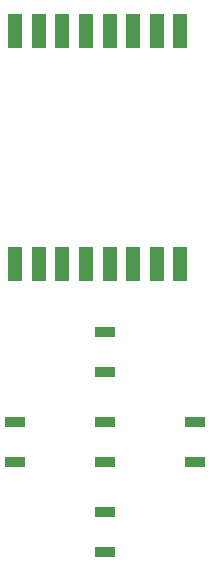
<source format=gbr>
G04 #@! TF.FileFunction,Paste,Top*
%FSLAX46Y46*%
G04 Gerber Fmt 4.6, Leading zero omitted, Abs format (unit mm)*
G04 Created by KiCad (PCBNEW 4.0.4-stable) date 07/08/18 17:05:10*
%MOMM*%
%LPD*%
G01*
G04 APERTURE LIST*
%ADD10C,0.100000*%
%ADD11R,1.700000X0.900000*%
%ADD12R,1.200000X3.000000*%
G04 APERTURE END LIST*
D10*
D11*
X130810000Y-116000000D03*
X130810000Y-112600000D03*
X130810000Y-120220000D03*
X130810000Y-123620000D03*
X130810000Y-127840000D03*
X130810000Y-131240000D03*
X138430000Y-123620000D03*
X138430000Y-120220000D03*
X123190000Y-120220000D03*
X123190000Y-123620000D03*
D12*
X123190000Y-106810000D03*
X125190000Y-106810000D03*
X127190000Y-106810000D03*
X129190000Y-106810000D03*
X131190000Y-106810000D03*
X133190000Y-106810000D03*
X135190000Y-106810000D03*
X137190000Y-106810000D03*
X137190000Y-87110000D03*
X135190000Y-87110000D03*
X133190000Y-87110000D03*
X131190000Y-87110000D03*
X129190000Y-87110000D03*
X127190000Y-87110000D03*
X125190000Y-87110000D03*
X123190000Y-87110000D03*
M02*

</source>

TASK INSTRUCTIONS — Please transcribe exactly the line containing "X123190000Y-120220000D03*" and every line after it through the end of the records, and nothing else.

RESPONSE AREA —
X123190000Y-120220000D03*
X123190000Y-123620000D03*
D12*
X123190000Y-106810000D03*
X125190000Y-106810000D03*
X127190000Y-106810000D03*
X129190000Y-106810000D03*
X131190000Y-106810000D03*
X133190000Y-106810000D03*
X135190000Y-106810000D03*
X137190000Y-106810000D03*
X137190000Y-87110000D03*
X135190000Y-87110000D03*
X133190000Y-87110000D03*
X131190000Y-87110000D03*
X129190000Y-87110000D03*
X127190000Y-87110000D03*
X125190000Y-87110000D03*
X123190000Y-87110000D03*
M02*

</source>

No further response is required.